Caribbean islands are moving away from importing fossil fuels in favor of using their abundant sun and wind power for electricity. Frequent hurricanes, however, are problematic for solar energy generation. Researchers at the Department of Energy’s Oak Ridge National Laboratory developed a model to predict the drop in electricity generation better when storm clouds overshadow solar panels. Using super grids (a collection of grids) enables electricity to flow across island chains or between continents.
The underserved island residents can’t easily evacuate from the path of the many hurricanes in the Caribbean each year. The model can be used to understand the impact of hurricane clouds on any electric system. Experts in grid integration, renewables, and advanced computing methods used the algorithm to explore different grid connection approaches, modeling how each would affect the availability of electricity. They analyzed how a large hurricane would reduce power from known solar installations while traveling 10 possible paths over 10 to 14 days.

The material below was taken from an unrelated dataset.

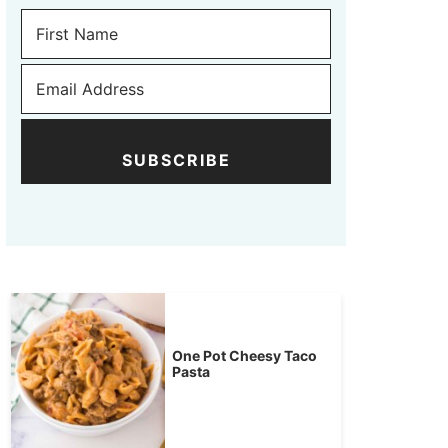
SUBSCRIBE
One Pot Cheesy Taco
Pasta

They used simulations to understand power availability during hurricanes if electric grids were connected via high-voltage cables on the ocean floor. The team modeled four different combinations: a standalone U.S. grid, a standalone Caribbean super grid tying all the islands together, a U.S.-Caribbean super grid, and a super grid connecting the U.S., Caribbean islands, and South America.
The largest super grid configuration included 90 photovoltaic plants within the hurricane corridor, plus solar farms in places such as California and Brazil that are unaffected by these hurricanes. The model showed some solar plants losing as much as 88% of their generating capacity for two days while shaded by hurricane clouds.

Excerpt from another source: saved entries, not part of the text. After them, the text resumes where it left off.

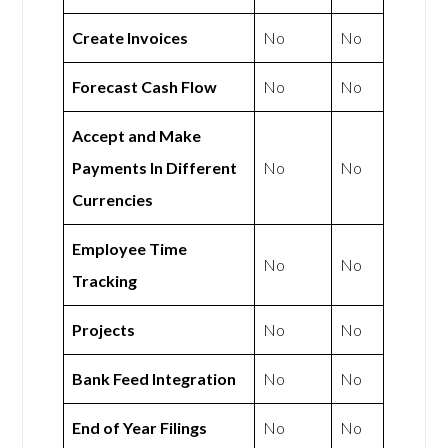
Create Invoices
No
No
Forecast Cash Flow
No
No
Accept and Make
Payments In Different
No
No
Currencies
Employee Time
No
No
Tracking
Projects
No
No
Bank Feed Integration
No
No
End of Year Filings
No
No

Researchers found the U.S.-Caribbean super grid increases power reliability the most. The standalone Caribbean super grid proved least helpful, partly because hurricane trajectories typically align with the chain of islands. The South American addition did not significantly reduce power variations because the continent has few solar installations. However, it could provide energy security as an alternate power supply if islands became disconnected from each other or the U.S. system.
The first focus was wind energy during hurricanes, exploring how a U.S.-Caribbean super grid could reduce power slumps caused when hurricanes damage Puerto Rican wind turbines. After improvements to turbine technology made them stronger, they examined how a surge of hurricane wind energy could be shared among the Caribbean, the U.S., and South America.
Next, they will fuse solar and wind algorithms to determine how super grids could broadly enhance energy reliability in both the Caribbean and on the mainland. For example, during a major weather event in the U.S., could the Caribbean grid provide supplementary power to the U.S.?